Judgment will come on the nation for three reasons. First, merchants had dishonestly and deceitfully acquired and accumulated wealth: “The treasures of wickedness [are] in the house of the wicked” (v. 10). Second, merchants had used irregular weights in doing business: “the scant measure that is abominable, . . . the wicked balances, . . . the bag of deceitful weights” (vv. 10–11). Third, the inhabitants were wicked: “For the rich men are full of violence [lawlessness], and the inhabitants have spoken lies, and their tongue is deceitful in their mouth” (v. 12). Injustice, insult, and a lack of integrity permeated Judean society. The wealthy set society’s pattern in deceiving and defrauding the people.
Judah’s sins brought God’s judgment. The punishments Micah was about to mention had already started to be felt. First, sickness came on the people as a result of sin: “I make thee sick” [literally, “have made”] . . . [and] desolate because of thy sins” (v. 13). In Deuteronomy 28, Moses listed all the afflictions and destruction Israel would experience if she turned from serving God.
Second, they will go hungry: “Thou shalt eat, but not be satisfied; and thy casting down shall be in the midst of thee” (v. 14; cf. Lev. 26:26).
Third, their storehouse of food will be rifled by enemies: “And thou shalt take hold, but shalt not deliver” (v. 14; cf. Lev. 26:16–17; Dt. 28:33).

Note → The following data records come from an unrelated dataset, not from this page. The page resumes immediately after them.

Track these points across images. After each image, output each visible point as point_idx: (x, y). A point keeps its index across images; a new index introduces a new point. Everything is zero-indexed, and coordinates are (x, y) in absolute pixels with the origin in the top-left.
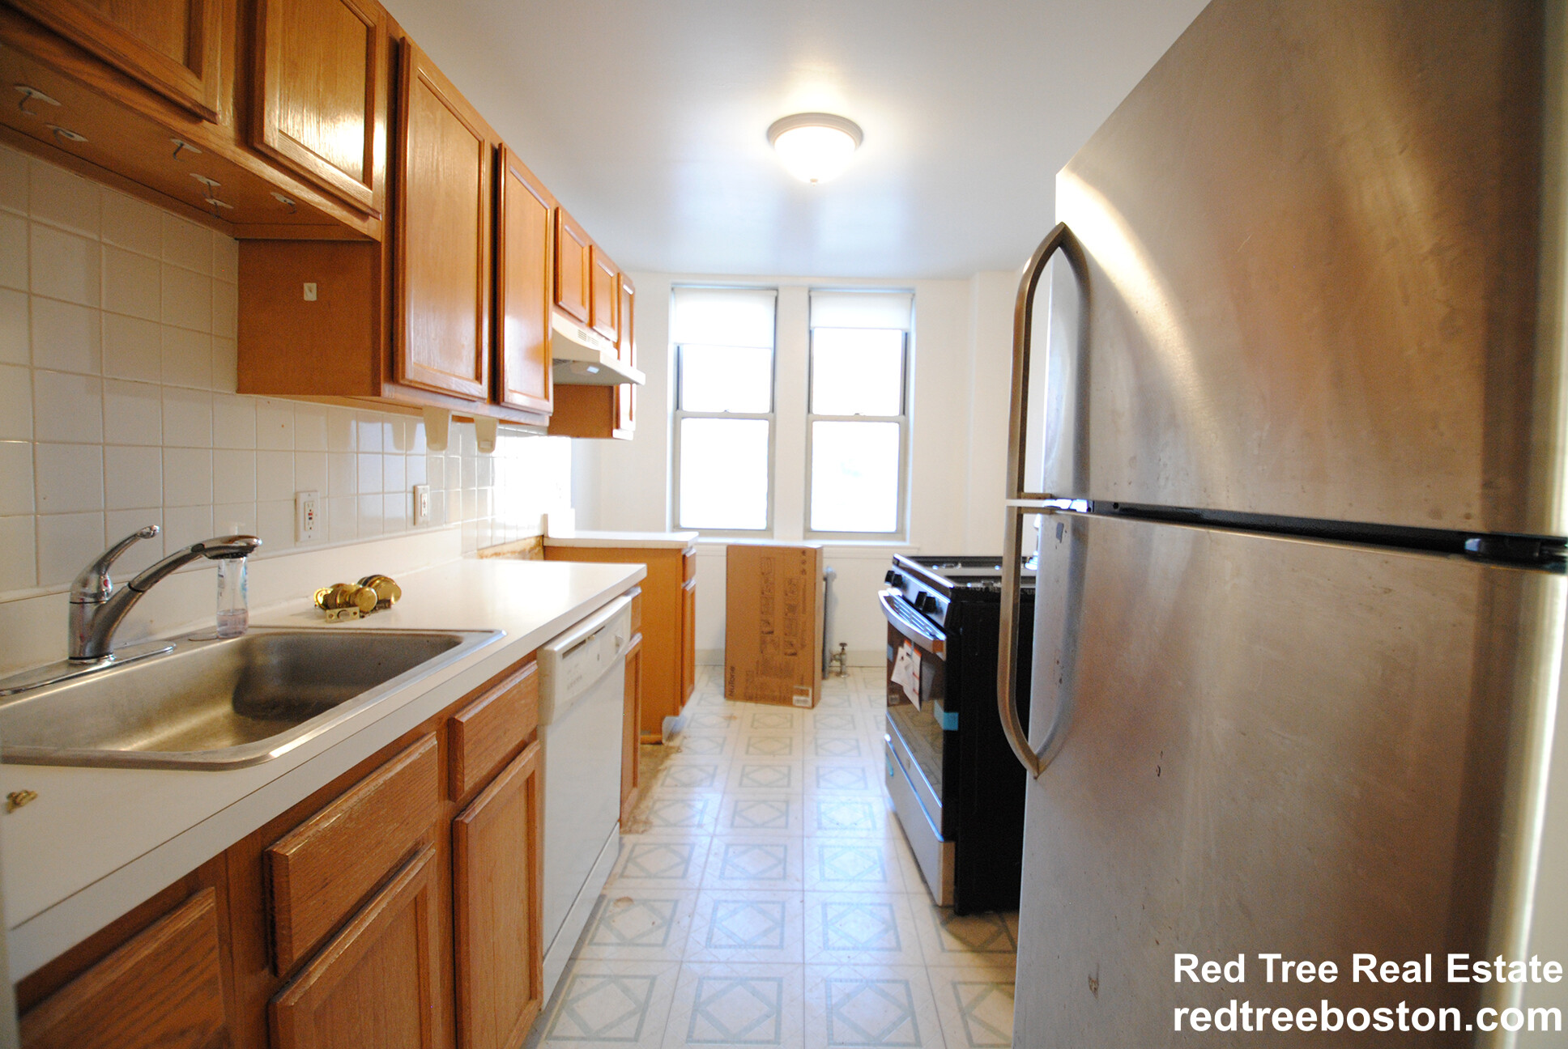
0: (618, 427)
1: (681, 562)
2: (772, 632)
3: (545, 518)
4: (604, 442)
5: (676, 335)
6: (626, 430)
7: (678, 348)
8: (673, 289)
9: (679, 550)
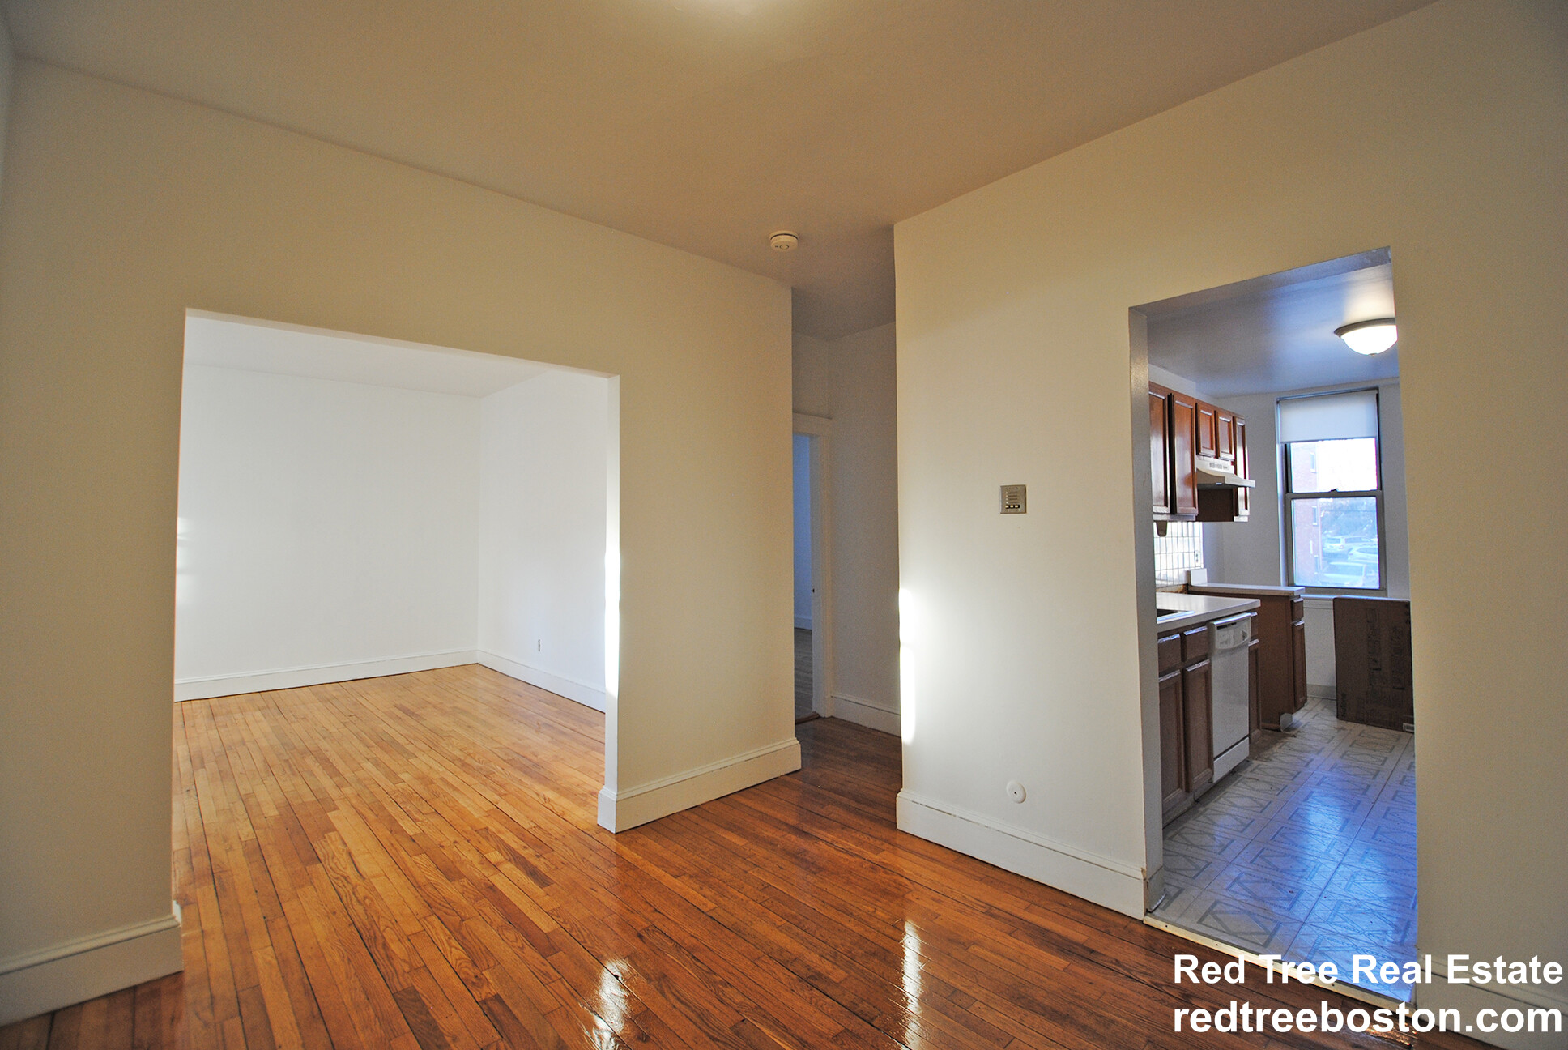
0: (1237, 515)
1: (1289, 607)
2: (1380, 669)
3: (1188, 574)
4: (1225, 525)
5: (1282, 436)
6: (1244, 514)
7: (1286, 445)
8: (1278, 402)
9: (1288, 597)
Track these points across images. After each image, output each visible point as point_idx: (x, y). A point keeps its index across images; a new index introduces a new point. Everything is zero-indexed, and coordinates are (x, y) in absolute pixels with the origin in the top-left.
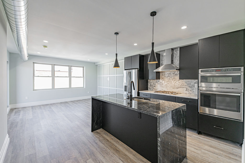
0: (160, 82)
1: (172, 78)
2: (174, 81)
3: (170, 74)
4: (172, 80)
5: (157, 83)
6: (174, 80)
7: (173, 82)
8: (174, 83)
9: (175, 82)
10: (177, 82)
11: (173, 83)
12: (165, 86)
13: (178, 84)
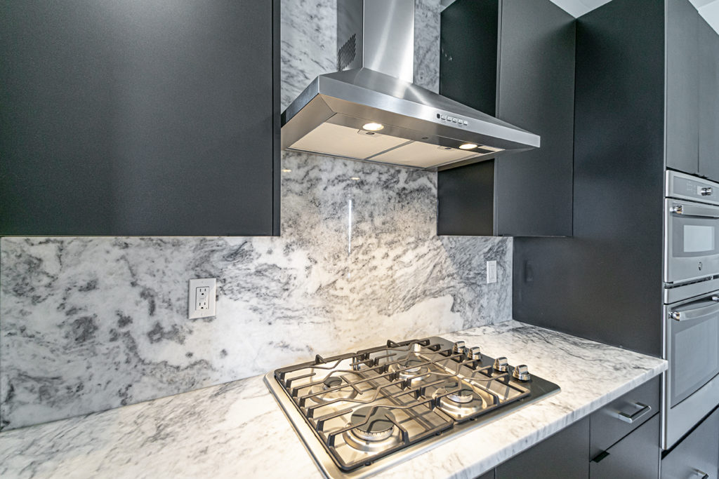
0: (252, 267)
1: (378, 221)
2: (391, 244)
3: (361, 184)
4: (374, 240)
5: (214, 285)
6: (387, 238)
7: (378, 253)
8: (388, 262)
9: (392, 254)
10: (406, 259)
11: (382, 271)
12: (318, 302)
13: (411, 270)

Fourth, they will sow crops but will not reap a harvest because they will be taken captive and not allowed to eat the fruit of their labor: “Thou shalt sow, but thou shalt not reap; . . . tread the olives, but . . . not anoint thyself with oil; and sweet wine, but . . . not drink wine” (v. 15; cf. Dt. 28:39–40).
Fifth, their sin is repudiated because they followed the sinful practices of Omri and Ahab, the two most evil kings in Israel:
For the statutes of Omri are kept, and all the works of the house of Ahab, and ye walk in their counsels; that I should make thee a desolation, and your inhabitants an hissing; therefore, ye shall bear the reproach of my people (v. 16).
Under these two kings, Baal worship flooded the land of Israel (1 Ki. 16:21—22:40). Even Judah followed Ahab’s wicked counsel. As a result, Judah will be made desolate; and its people will be hissed at, that is, held in derision or ridiculed by the world (cf. Lam. 2:15–16). They will suffer reproach, or be disgraced and despised during their captivity.
Like Judah, we each need to ask ourselves, “What does the Lord require of me?” The answer is the same. We who have trusted the Lord for our salvation need to do justly, love mercy, and walk humbly with our God. Is this the testimony of your life before God and your fellowman?